Brief >> The lines to reproduce from the material below are those from the one containing "hfov_deg: 71.6" through the one containing "exposure_s: 1/577", both included; write them out exactly and add nothing.

........

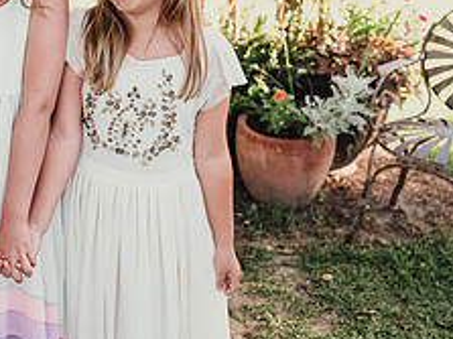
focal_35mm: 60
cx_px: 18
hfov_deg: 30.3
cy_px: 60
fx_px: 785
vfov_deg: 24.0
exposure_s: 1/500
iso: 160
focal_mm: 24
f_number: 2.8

........

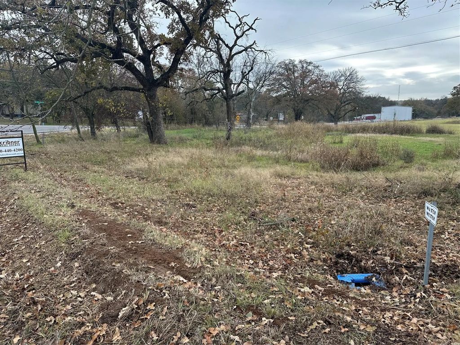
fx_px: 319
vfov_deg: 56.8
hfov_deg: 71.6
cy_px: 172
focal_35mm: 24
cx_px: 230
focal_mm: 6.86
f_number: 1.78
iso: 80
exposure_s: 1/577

........

Output below >>
hfov_deg: 71.6
cy_px: 172
focal_35mm: 24
cx_px: 230
focal_mm: 6.86
f_number: 1.78
iso: 80
exposure_s: 1/577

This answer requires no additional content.